Le traitement au cannabis thérapeutique ne fonctionne pas chez tous les patients, et il faut tester expérimentalement en commençant par une faible dose de CBD qu’on augmente peu à peu, et à laquelle on ajoute ensuite petit à petit du THC. Plus tard peut-être, les doses seront standardisées, mais pour l’instant c’est très personnalisé.
LEGISLATION. En France les produits contenant du CBD – feuilles comprises – sont autorisés à la vente, dans la mesure où ils contiennent moins de 0,3% de THC, substance psychotrope du cannabis. Côté médecine, l’expérimentation du cannabis médical prendra fin officiellement en mars 2024 pour une généralisation de la prescription, le temps que lui soient affectés un statut et un remboursement dédiés. Concluante, elle a permis de tester les meilleures conditions de délivrance des médicaments à base de cannabis, via une première prescription hospitalière puis un relai en médecine et pharmacie de ville.
« Consommer des substances actives, ce n’est jamais anodin »
Que conseillez-vous à ceux qui consomment des produits à base de cannabis de leur propre initiative dans un but thérapeutique ?

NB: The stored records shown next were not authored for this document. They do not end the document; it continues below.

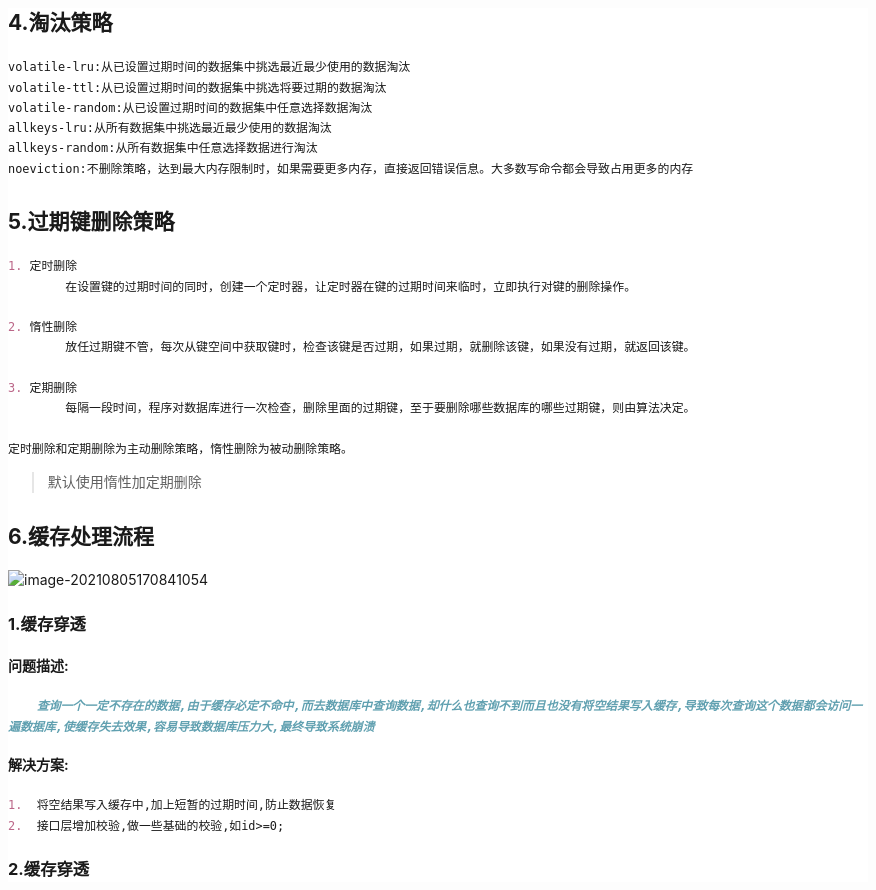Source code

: ## 4.淘汰策略

```properties
volatile-lru:从已设置过期时间的数据集中挑选最近最少使用的数据淘汰
volatile-ttl:从已设置过期时间的数据集中挑选将要过期的数据淘汰
volatile-random:从已设置过期时间的数据集中任意选择数据淘汰
allkeys-lru:从所有数据集中挑选最近最少使用的数据淘汰
allkeys-random:从所有数据集中任意选择数据进行淘汰
noeviction:不删除策略，达到最大内存限制时，如果需要更多内存，直接返回错误信息。大多数写命令都会导致占用更多的内存
```



## 5.过期键删除策略

```markdown
1. 定时删除
		在设置键的过期时间的同时，创建一个定时器，让定时器在键的过期时间来临时，立即执行对键的删除操作。

2. 惰性删除
		放任过期键不管，每次从键空间中获取键时，检查该键是否过期，如果过期，就删除该键，如果没有过期，就返回该键。

3. 定期删除
		每隔一段时间，程序对数据库进行一次检查，删除里面的过期键，至于要删除哪些数据库的哪些过期键，则由算法决定。
		
定时删除和定期删除为主动删除策略，惰性删除为被动删除策略。
```

> 默认使用惰性加定期删除



## 6.缓存处理流程

![image-20210805170841054](C:%5CUsers%5CAdmin%5CAppData%5CRoaming%5CTypora%5Ctypora-user-images%5Cimage-20210805170841054.png)

### 1.缓存穿透

#### 问题描述:

```markdown
	查询一个一定不存在的数据,由于缓存必定不命中,而去数据库中查询数据,却什么也查询不到而且也没有将空结果写入缓存,导致每次查询这个数据都会访问一遍数据库,使缓存失去效果,容易导致数据库压力大,最终导致系统崩溃
```

#### 解决方案:

```markdown
1.	将空结果写入缓存中,加上短暂的过期时间,防止数据恢复
2.	接口层增加校验,做一些基础的校验,如id>=0;
```



### 2.缓存穿透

Si quelqu’un prend du CBD – souvent ce n’est pas du THC – et y trouve un bénéfice, après tout pourquoi pas. Nous médecins sommes tenus de nous baser sur des données prouvées par la science. Des études sont faites régulièrement sur l’efficacité du cannabis dans l’anxiété, le sommeil ou la dépression par exemple, mais pour l’instant elles ne sont pas concluantes. Certains individus disent observer des bénéfices après la consommation de CBD acheté en boutique, et nous les croyons, mais c’est compliqué de généraliser leurs observations à tout une population.
Cela étant, Si cette personne est malade, mieux vaut qu’elle se rapproche d’un professionnel de santé pour accompagner sa consommation pour s’assurer qu’il n’y a pas d’interaction avec d’autres médicaments et en faire un meilleur usage possible. Consommer des substances actives, ce n’est jamais anodin. Le risque lorsqu’on n’est pas accompagné, outre les effets indésirables, c’est de passer à côté d’un diagnostic et donc d’un traitement potentiellement efficace.